Il y a encore quelques jours, pourtant, le Basque rêvait de remporter la Coupe du monde avec la Roja. À peine arrivé à Krasnodar, le coach reçoit un coup de fil du Real Madrid. Il accepte la proposition sans prendre la peine d’en discuter d’abord avec Luis Rubiales, le président de la Fédération. Ce dernier apprend la nouvelle (mardi), alors qu’il fait escale à Moscou pour se rendre à Krasnodar, où se trouve le QG de la Roja. Au bout du fil, Florentino Pérez lui annonce qu’il va officialiser la signature de Lopetegui. Rubiales tombe des nues et tente de convaincre son interlocuteur d’attendre la fin du Mondial pour ne pas dynamiter la préparation de la sélection. Pérez refuse et raccroche. Trois minutes plus tard, le site du Real Madrid casse les Internets en annonçant que Lopetegui est le nouvel entraîneur du club. Un communiqué que les internationaux espagnols évoluant au Real n’ont même pas eu besoin de lire.

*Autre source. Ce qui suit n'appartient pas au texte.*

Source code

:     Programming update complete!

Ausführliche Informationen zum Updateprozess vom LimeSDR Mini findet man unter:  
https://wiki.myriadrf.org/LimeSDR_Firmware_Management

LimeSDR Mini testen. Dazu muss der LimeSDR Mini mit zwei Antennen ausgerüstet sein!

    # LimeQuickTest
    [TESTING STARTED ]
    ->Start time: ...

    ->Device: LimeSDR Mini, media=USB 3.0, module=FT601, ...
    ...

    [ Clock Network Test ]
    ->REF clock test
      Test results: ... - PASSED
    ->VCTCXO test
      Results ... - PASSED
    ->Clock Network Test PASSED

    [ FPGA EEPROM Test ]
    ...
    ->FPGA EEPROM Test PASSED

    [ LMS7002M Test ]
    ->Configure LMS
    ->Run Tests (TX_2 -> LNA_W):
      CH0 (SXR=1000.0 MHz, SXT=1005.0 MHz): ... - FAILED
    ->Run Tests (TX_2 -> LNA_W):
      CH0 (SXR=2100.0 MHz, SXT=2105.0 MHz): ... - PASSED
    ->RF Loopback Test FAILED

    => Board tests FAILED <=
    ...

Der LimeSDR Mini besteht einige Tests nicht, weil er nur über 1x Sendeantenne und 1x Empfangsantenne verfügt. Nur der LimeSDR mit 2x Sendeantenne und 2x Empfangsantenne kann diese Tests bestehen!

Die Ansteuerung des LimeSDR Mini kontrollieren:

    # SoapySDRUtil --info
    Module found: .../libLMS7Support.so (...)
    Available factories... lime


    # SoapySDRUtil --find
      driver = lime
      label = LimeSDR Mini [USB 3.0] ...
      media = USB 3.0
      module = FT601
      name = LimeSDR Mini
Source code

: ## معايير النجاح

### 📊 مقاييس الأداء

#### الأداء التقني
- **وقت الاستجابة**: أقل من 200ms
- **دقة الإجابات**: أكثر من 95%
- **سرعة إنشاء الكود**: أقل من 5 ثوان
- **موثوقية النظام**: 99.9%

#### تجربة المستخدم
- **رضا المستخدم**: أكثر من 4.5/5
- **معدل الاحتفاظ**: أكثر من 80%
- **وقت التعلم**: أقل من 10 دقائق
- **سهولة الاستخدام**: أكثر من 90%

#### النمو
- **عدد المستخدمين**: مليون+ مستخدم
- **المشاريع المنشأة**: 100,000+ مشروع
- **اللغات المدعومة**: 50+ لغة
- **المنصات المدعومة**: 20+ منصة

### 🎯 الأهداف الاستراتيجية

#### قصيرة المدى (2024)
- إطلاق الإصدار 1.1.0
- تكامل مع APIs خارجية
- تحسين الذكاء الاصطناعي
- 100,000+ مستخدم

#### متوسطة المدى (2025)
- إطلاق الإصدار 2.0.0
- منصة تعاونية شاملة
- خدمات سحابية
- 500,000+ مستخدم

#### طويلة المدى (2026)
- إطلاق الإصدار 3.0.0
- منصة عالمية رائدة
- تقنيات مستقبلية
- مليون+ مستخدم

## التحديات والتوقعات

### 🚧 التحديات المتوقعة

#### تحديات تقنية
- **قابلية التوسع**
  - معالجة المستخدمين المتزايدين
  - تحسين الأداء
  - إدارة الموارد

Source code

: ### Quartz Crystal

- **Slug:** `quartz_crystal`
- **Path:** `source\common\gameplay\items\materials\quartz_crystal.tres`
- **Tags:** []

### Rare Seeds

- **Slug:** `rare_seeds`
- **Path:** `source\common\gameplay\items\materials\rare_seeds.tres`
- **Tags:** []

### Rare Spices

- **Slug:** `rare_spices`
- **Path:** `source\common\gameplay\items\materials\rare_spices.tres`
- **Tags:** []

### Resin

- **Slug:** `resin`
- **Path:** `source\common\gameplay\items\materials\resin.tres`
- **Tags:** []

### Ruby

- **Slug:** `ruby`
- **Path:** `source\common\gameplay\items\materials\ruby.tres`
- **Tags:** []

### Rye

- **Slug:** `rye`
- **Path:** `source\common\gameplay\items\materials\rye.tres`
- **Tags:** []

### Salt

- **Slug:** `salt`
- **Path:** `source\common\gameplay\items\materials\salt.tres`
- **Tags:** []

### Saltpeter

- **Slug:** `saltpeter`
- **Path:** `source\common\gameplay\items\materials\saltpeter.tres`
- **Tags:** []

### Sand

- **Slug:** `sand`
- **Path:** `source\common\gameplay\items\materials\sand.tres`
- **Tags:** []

Avertis bien avant Rubiales, les joueurs madrilènes font circuler l’info lors du déjeuner de mardi. Le malaise est palpable, et Lopetegui décide de convoquer une réunion d’urgence pour crever l’abcès. Trop tard. Il s’est déjà foutu une partie de son groupe à dos. Seul Sergio Ramos soutient le sélectionneur et son futur coach. L’Andalou est aussi le seul à vraiment faire le forcing pour que Lopetegui reste en poste. Impossible pour Rubiales et Fernando Hierro, le directeur technique national, qui décident de virer le Basque, après l’avoir copieusement sermonné. Au-delà des frictions que cela pourrait causer chez les joueurs, Rubiales a expliqué aujourd’hui que cette décision relevait tout simplement du bon sens : « La sélection est l’équipe de tous les Espagnols, et cette décision intervient après la manière dont Lopetegui a agi. La Fédération n’a jamais été informée des négociations entre Julen et le Real Madrid. Il y a des manières de faire les choses et celle-là n’est pas acceptable. Nous étions obligés de prendre cette décision. » Une manière de dire que personne n’est plus important que la Roja. Car Rubiales en est persuadé : le style de jeu de l’Espagne, l’expérience des cadres et l’envie d’en découdre des plus jeunes seront largement suffisants pour que l’équipe fasse bonne figure en Russie. « On pourrait penser que nous sommes en position de faiblesse, mais nous défendons les valeurs de la sélection, enfonce-t-il. Avec le temps, tout cela nous rendra plus forts. » Fernando Hierro, le nouveau sélectionneur de la Roja, a deux jours pour ne pas contredire son patron.